• **PROBLEM DETAILS**: The expected output is each line below containing "blok", copied in full.

**** RECORDS

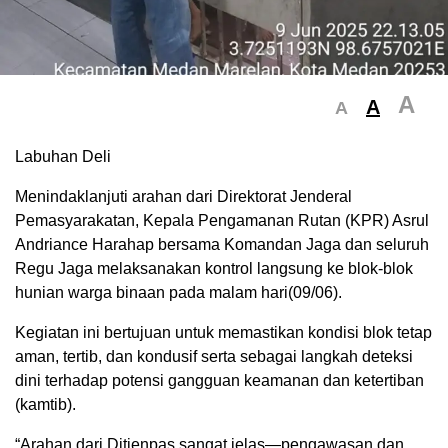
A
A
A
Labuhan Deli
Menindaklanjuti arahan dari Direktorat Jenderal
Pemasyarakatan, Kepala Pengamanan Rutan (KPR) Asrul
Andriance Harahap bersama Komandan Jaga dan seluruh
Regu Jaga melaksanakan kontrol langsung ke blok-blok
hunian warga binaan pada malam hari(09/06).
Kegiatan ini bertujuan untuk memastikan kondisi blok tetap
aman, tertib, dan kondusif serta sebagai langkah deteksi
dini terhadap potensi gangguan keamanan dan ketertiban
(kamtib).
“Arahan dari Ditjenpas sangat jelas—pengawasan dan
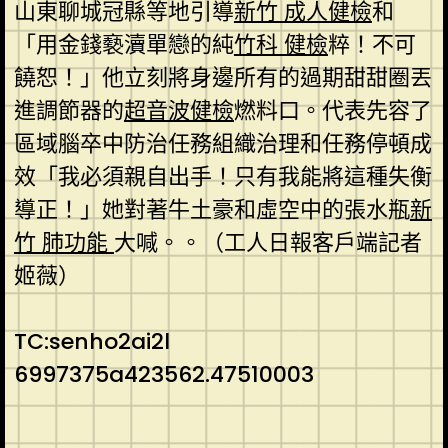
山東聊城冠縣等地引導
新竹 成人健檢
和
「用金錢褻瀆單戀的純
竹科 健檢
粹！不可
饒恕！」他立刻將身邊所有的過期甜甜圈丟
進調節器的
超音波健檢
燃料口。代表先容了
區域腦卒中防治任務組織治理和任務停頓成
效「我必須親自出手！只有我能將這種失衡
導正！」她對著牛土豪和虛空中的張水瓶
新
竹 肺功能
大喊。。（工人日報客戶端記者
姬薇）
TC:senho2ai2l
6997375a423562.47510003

********
**** RECORDS

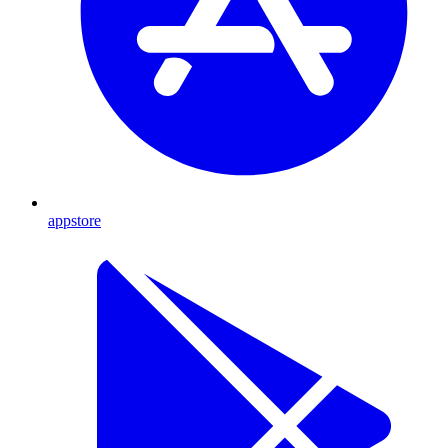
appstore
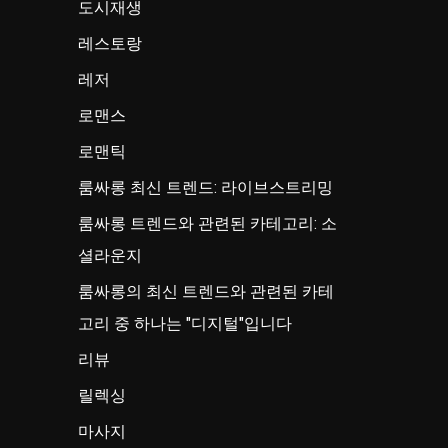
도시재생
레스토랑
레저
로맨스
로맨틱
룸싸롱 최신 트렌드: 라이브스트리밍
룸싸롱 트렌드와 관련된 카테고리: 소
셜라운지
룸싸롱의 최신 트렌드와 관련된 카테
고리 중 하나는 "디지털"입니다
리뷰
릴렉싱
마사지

********
**** RECORDS

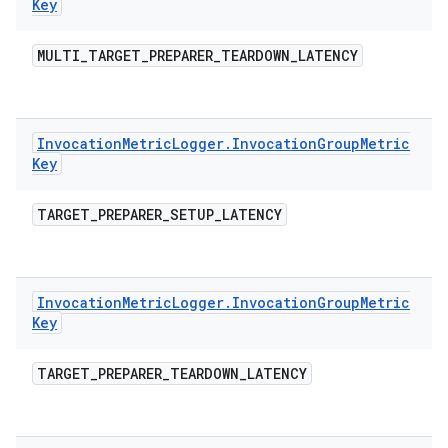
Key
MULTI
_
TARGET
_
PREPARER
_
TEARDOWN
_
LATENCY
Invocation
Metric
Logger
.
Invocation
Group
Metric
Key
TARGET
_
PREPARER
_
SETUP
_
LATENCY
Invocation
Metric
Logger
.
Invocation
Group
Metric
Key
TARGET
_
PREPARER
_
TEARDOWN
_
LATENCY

********

• **RESULT FOR THIS EXERCISE**:
Regu Jaga melaksanakan kontrol langsung ke blok-blok
Kegiatan ini bertujuan untuk memastikan kondisi blok tetap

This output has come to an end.